> Exercise instructions: Please quote the text lines of every record below word for word, leaving the pictures out of your answer.

[Extracted records]
***

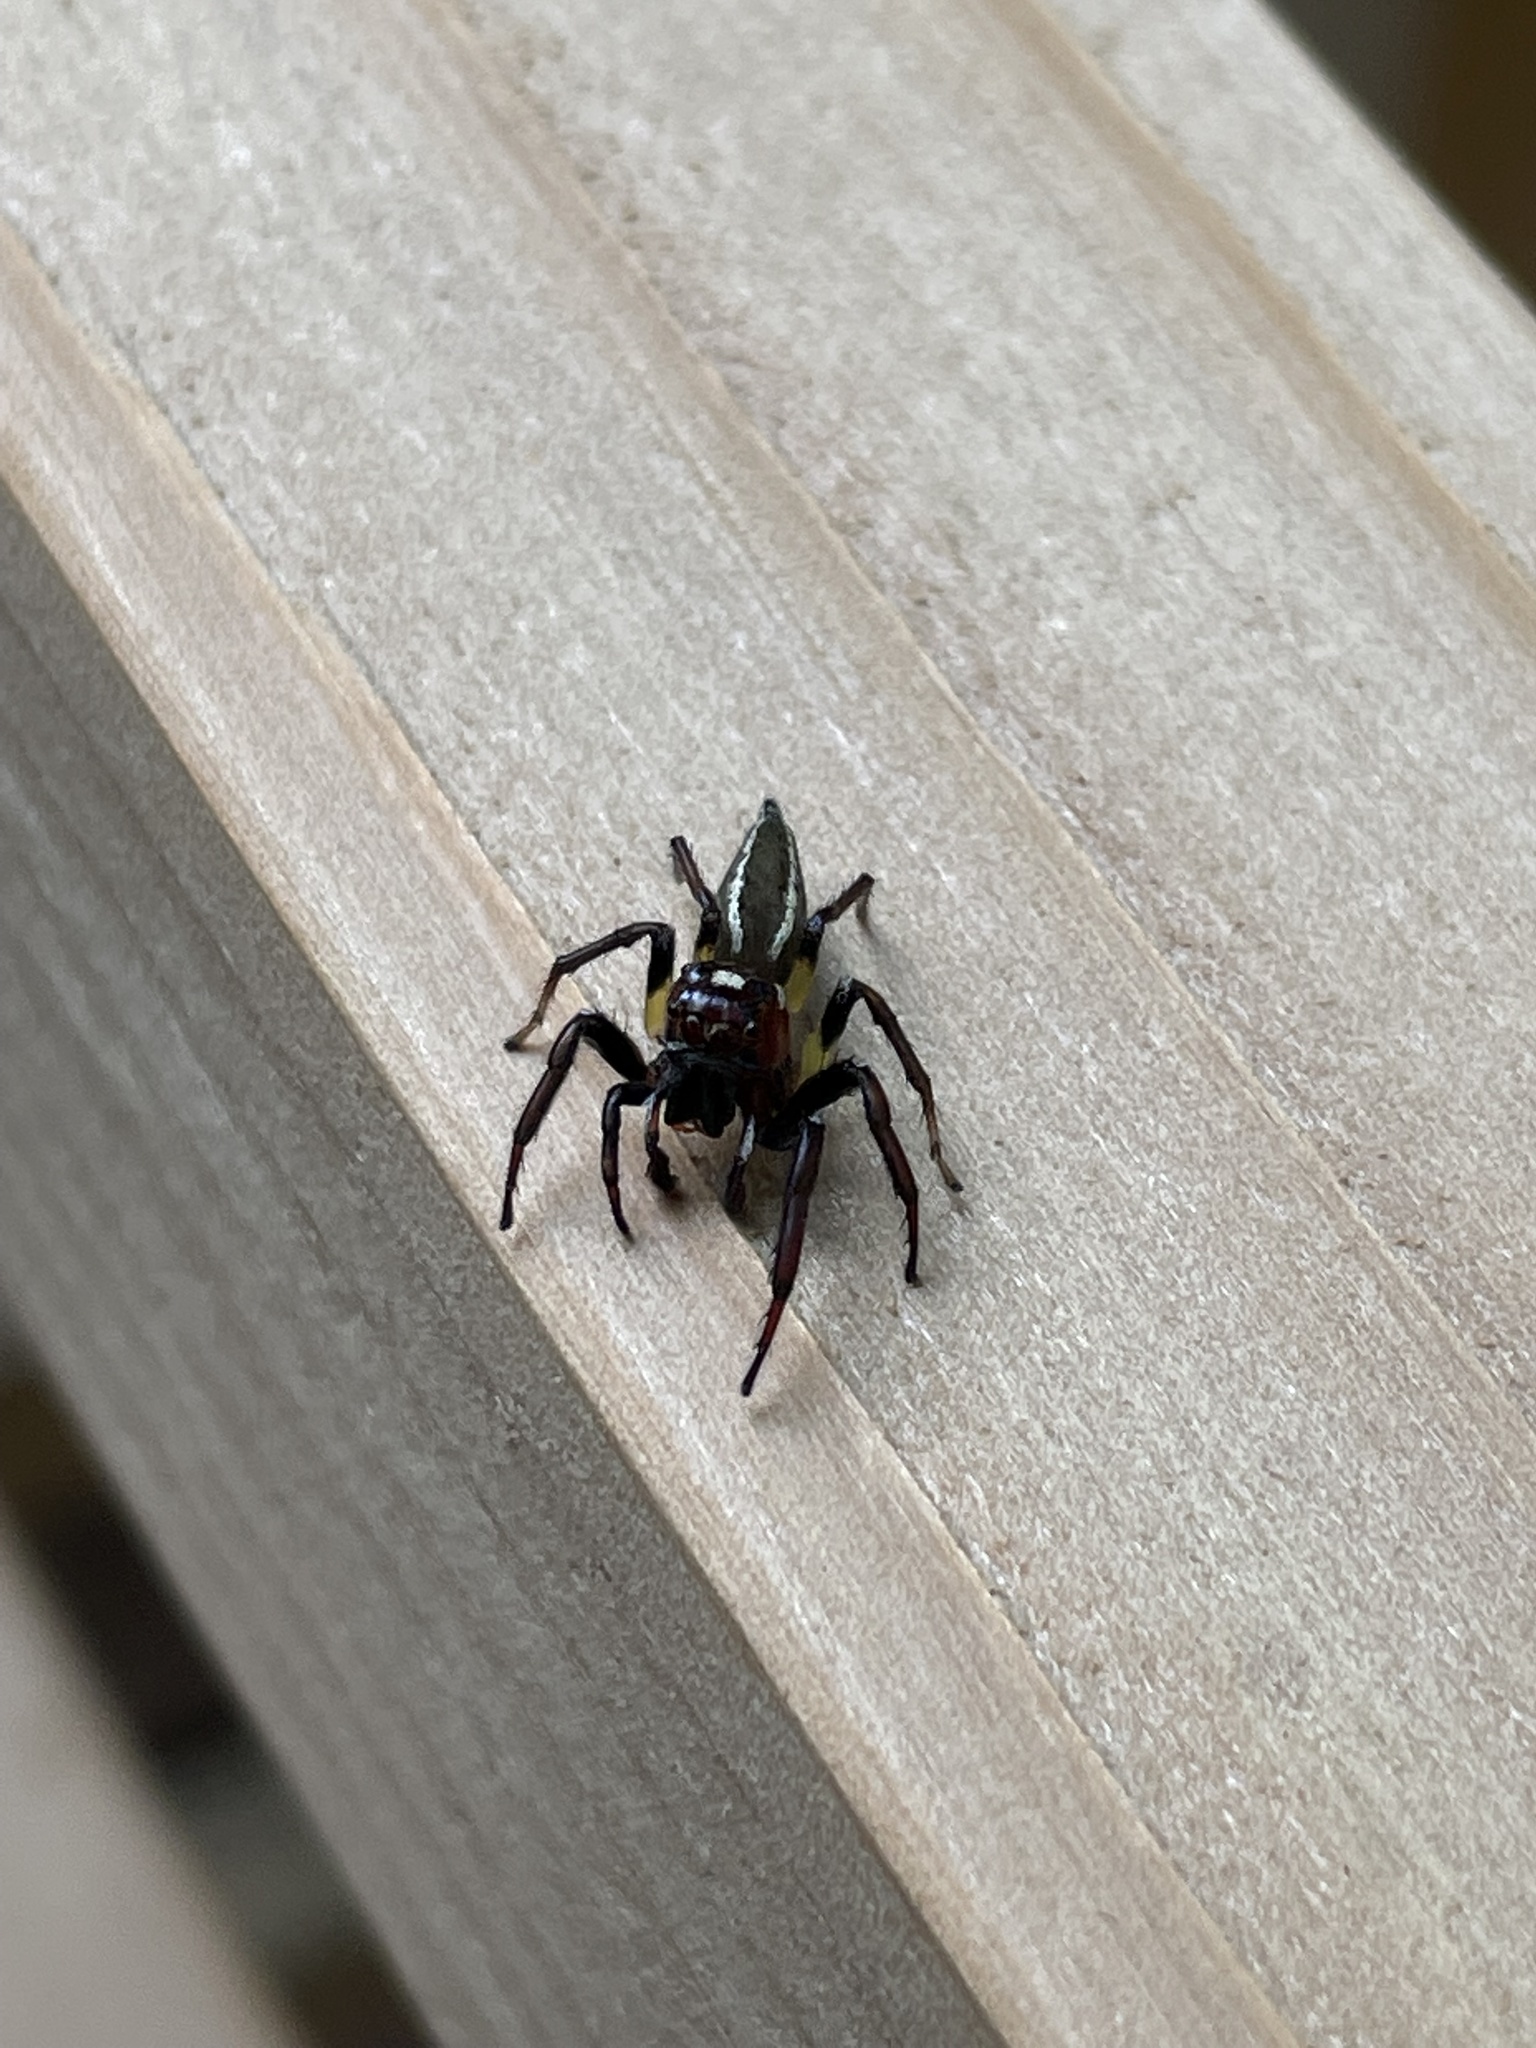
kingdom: Animalia
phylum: Arthropoda
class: Arachnida
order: Araneae
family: Salticidae
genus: Colonus
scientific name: Colonus sylvanus
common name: Jumping spiders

***

> Response to the exercise:
kingdom: Animalia
phylum: Arthropoda
class: Arachnida
order: Araneae
family: Salticidae
genus: Colonus
scientific name: Colonus sylvanus
common name: Jumping spiders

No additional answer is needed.